1596. Deux ans avant l'édit de Nantes qui met fin aux guerres de Religion, Marseille la catholique s'oppose à Henri IV, l'ancien protestant. Une rébellion, une indépendance que ne peut tolérer le roi. À La Roue de Fortune se croisent des passés que l’on cherche à fuir et des avenirs incertains : un chevalier usé et reconverti, une vieille femme qui dirige la guilde des assassins, un couple de magiciens amoureux et en fuite, et la patronne, ancienne mercenaire qui s’essaie à un métier sans arme. Les pions sont en place. Le mistral se lève. La pièce peut commencer.
Note : 3,5 / 5
La fantasy historique, ou plus précisément l'uchronie, est un genre que j'apprécie beaucoup. Dans Royaume de vent et de colères, la fantasy est vraiment très légère et ne chamboule pas vraiment le contexte connu. Jean-Laurent Del Socorro a pourtant réussi à vraiment m'intéresser, notamment grâce à son style et à la forme de son livre.
Le livre est découpé en trois parties. La première nous permet de saisir le contexte : 1596, Marseille est encore une ville indépendante que le roi Henri IV projette de reprendre par la force. L'auteur nous introduit aux personnages alors qu'ils se trouvent tous à l'auberge La Roue de la Fortune. L'auteur nous les montre dans leur quotidien : Axelle s'occupant de ses clients, Gabriel s'entraînant à l'escrime, Armand et Roland en fuite qui arrivent enfin à Marseille, Victoire qui se prépare à une ultime mission et enfin Silas, un personnage un peu à part. Mais cette guerre inévitable va rappeler aux personnages leur passé qui va nous être conté dans la deuxième partie alors que la dernière nous plonge au cœur de la bataille.
L'histoire est donc assez simple, l'auteur reprenant un moment important de l'histoire de la ville de Marseille. La forme du livre n'est cependant pas anodine et donne beaucoup de profondeur au récit : les chapitres nous permettent à chaque fois de suivre l'histoire d'un point de vue différent. Les personnages étant dès le début très proches les uns des autres, leurs pensées se font très souvent écho, ils s'adressent mentalement l'un à l'autre, se répondent... C'est vraiment très bien fait et le lecteur n'est jamais perdu car chaque personnage a ses particularités stylistiques : le récit de Gabriel est rythmé par les douleurs de son vieux corps, Victoire est fataliste et ses passages sont très lents, Axelle est obsédée par le chiffre cinq... Les chapitres sont très courts (deux ou trois pages en moyenne) et donnent un rythme très rapide au récit.
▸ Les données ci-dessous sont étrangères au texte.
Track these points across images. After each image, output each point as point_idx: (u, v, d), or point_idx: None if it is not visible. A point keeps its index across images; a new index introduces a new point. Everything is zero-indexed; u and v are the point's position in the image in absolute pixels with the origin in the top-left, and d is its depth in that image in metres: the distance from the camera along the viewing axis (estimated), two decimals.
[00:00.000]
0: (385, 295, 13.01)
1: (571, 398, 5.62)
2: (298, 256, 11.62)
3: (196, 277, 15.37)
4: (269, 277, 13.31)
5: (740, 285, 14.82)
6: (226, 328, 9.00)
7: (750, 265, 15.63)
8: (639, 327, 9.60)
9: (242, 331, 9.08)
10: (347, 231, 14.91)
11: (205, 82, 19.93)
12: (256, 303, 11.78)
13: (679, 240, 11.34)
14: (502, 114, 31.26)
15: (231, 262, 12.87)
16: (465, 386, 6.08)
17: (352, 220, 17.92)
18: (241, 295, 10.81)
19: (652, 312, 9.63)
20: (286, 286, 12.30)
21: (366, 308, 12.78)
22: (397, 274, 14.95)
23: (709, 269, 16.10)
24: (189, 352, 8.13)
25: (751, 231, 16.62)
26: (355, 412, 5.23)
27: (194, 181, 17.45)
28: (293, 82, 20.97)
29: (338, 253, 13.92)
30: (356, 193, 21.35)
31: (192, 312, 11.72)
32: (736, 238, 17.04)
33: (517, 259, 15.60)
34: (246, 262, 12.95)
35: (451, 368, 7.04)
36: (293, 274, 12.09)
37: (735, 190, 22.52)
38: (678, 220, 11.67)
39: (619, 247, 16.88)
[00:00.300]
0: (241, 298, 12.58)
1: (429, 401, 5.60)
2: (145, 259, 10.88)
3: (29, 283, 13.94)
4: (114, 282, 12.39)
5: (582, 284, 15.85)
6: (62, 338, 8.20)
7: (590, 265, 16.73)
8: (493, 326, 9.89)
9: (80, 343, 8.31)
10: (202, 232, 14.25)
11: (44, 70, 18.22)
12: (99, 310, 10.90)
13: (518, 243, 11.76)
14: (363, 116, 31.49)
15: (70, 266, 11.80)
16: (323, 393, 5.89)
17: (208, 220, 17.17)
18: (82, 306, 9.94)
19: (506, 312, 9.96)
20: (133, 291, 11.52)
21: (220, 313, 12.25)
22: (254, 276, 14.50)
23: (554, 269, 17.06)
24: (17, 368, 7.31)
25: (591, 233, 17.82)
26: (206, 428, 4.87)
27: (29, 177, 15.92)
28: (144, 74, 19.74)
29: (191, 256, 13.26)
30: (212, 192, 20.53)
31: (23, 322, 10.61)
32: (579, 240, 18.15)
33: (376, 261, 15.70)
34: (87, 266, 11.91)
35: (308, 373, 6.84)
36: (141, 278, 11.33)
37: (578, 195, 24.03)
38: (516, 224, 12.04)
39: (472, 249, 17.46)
On ressent vraiment l'urgence de la situation, c'est maîtrisé et très jouissif à lire.
Et on s'attache beaucoup à tous ces personnages. Ces personnages qui veulent vivre et en finir avec leur passé. Passé qui les hante mais qu'ils finissent par embrasser. Ils vont aller de l'avant et se battre pour ce qui leur est cher. J'ai particulièrement aimé les personnages féminins, Axelle et Victoire, qui sont vraiment fortes. Armand m'a beaucoup touché aussi, c'est un personnage torturé mais sa relation avec Roland fait ressortir beaucoup de douceur de lui.
Le style de l'auteur a cependant aussi quelques défauts. J'ai trouvé le récit très froid car il ne fait presque que relater des faits. On a beau avoir un narrateur interne et suivre plusieurs personnages, on ne ressent que très peu leurs émotions. Jean-Laurent Del Socorro nous parle beaucoup de théâtre lors de son interview à la fin du livre, et son style s'en inspire en effet beaucoup, selon moi très proche de la neutralité des didascalies. Malheureusement, cela m'a un peu gêné. Et je regrette quand même un peu que le côté fantasy ne soit pas plus poussé, même si je comprends le choix de l'auteur.
Royaume de vent et de colères est un livre vraiment ambitieux. Maîtrisé, son récit nous permet de suivre plusieurs personnages, de les comprendre et de réellement s'attacher à eux. C'est aussi un moment important de l'histoire de France qui nous est conté avec justesse. Mais c'est surtout sa forme et son style qui rendent ce livre vraiment intéressant et passionnant. Merci à J'ai Lu et au forum Mort-Sûre pour la découverte de ce livre.